EXERCISE MATERIAL:
------------------------------------------------------------------------
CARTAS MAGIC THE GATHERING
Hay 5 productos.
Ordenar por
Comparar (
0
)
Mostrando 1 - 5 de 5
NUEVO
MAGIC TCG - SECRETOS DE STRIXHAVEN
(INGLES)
------------------------------------------------------------------------
WHAT THE EXERCISE ASKS:
Reproduce every line of the rows above word for word, keeping the same line breaks.

ANSWER SPACE:
CARTAS MAGIC THE GATHERING
Hay 5 productos.
Ordenar por
Comparar (
0
)
Mostrando 1 - 5 de 5
NUEVO
MAGIC TCG - SECRETOS DE STRIXHAVEN
(INGLES)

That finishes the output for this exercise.